On Fri, Aug 16, 2019 at 12:13:59PM +0200, Vlastimil Babka wrote:
> Currently, page owner info is only recorded for the first page of a high-order
> allocation, and copied to tail pages in the event of a split page. With the
> plan to keep previous owner info after freeing the page, it would be benefical
> to record page owner for each subpage upon allocation. This increases the
> overhead for high orders, but that should be acceptable for a debugging option.
> 
> The order stored for each subpage is the order of the whole allocation.
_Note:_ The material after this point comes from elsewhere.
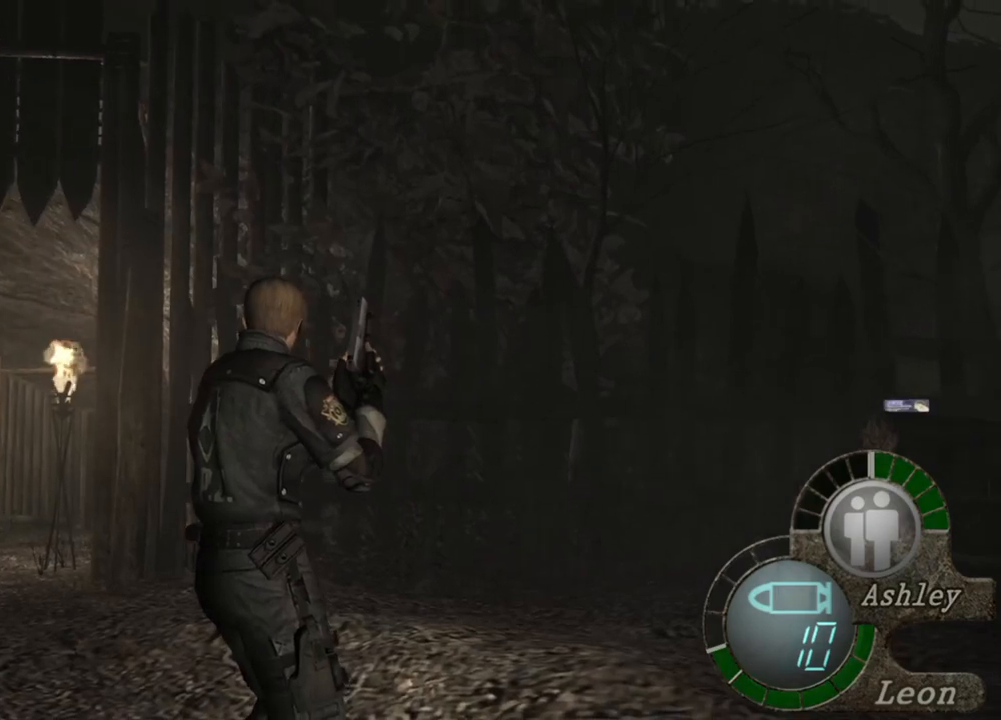
{"keys": [], "mouse": [], "events": []}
This
> makes it possible to calculate the "head" pfn and to recognize "tail" pages
> (quoted because not all high-order allocations are compound pages with true
> head and tail pages). When reading the page_owner debugfs file, keep skipping
> the "tail" pages so that stats gathered by existing scripts don't get inflated.
> 
> Signed-off-by: Vlastimil Babka <vbabka@suse.cz>

Hm. That's all reasonable, but I have a question: do you see how page
owner thing works for THP now?

I don't see anything in split_huge_page() path (do not confuse it with
split_page() path) that would copy the information to tail pages. Do you?

-- 
 Kirill A. Shutemov

^ permalink raw reply	[flat|nested] 9+ messages in thread

* Re: [PATCH 1/3] mm, page_owner: record page owner for each subpage
  2019-08-16 14:04   ` Kirill A. Shutemov
@ 2019-08-19 11:46     ` Vlastimil Babka
  2019-08-19 11:55       ` Kirill A. Shutemov
  0 siblings, 1 reply; 9+ messages in thread
From: Vlastimil Babka @ 2019-08-19 11:46 UTC (permalink / raw)
  To: Kirill A. Shutemov
  Cc: linux-mm, Andrew Morton, linux-kernel, Kirill A. Shutemov,
	Michal Hocko, Mel Gorman, Matthew Wilcox


On 8/16/19 4:04 PM, Kirill A. Shutemov wrote:
> On Fri, Aug 16, 2019 at 12:13:59PM +0200, Vlastimil Babka wrote:
>> Currently, page owner info is only recorded for the first page of a high-order
>> allocation, and copied to tail pages in the event of a split page. With the
>> plan to keep previous owner info after freeing the page, it would be benefical
>> to record page owner for each subpage upon allocation. This increases the
>> overhead for high orders, but that should be acceptable for a debugging option.
>>
>> The order stored for each subpage is the order of the whole allocation. This
>> makes it possible to calculate the "head" pfn and to recognize "tail" pages
>> (quoted because not all high-order allocations are compound pages with true
>> head and tail pages). When reading the page_owner debugfs file, keep skipping
>> the "tail" pages so that stats gathered by existing scripts don't get inflated.
>>
>> Signed-off-by: Vlastimil Babka <vbabka@suse.cz>
> 
> Hm. That's all reasonable, but I have a question: do you see how page
> owner thing works for THP now?
> 
> I don't see anything in split_huge_page() path (do not confuse it with
> split_page() path) that would copy the information to tail pages. Do you?
 
You're right, it's missing. This patch fixes that and can be added e.g.
at the end of the series.

----8<----
From 56ac1b41559eecf52a2d453c49ce66dbbb227c64 Mon Sep 17 00:00:00 2001
From: Vlastimil Babka <vbabka@suse.cz>
Date: Mon, 19 Aug 2019 13:38:29 +0200
Subject: [PATCH] mm, page_owner: handle THP splits correctly

THP splitting path is missing the split_page_owner() call that split_page()
has. As a result, split THP pages are wrongly reported in the page_owner file
as order-9 pages. Furthermore when the former head page is freed, the remaining
former tail pages are not listed in the page_owner file at all. This patch
fixes that by adding the split_page_owner() call into __split_huge_page().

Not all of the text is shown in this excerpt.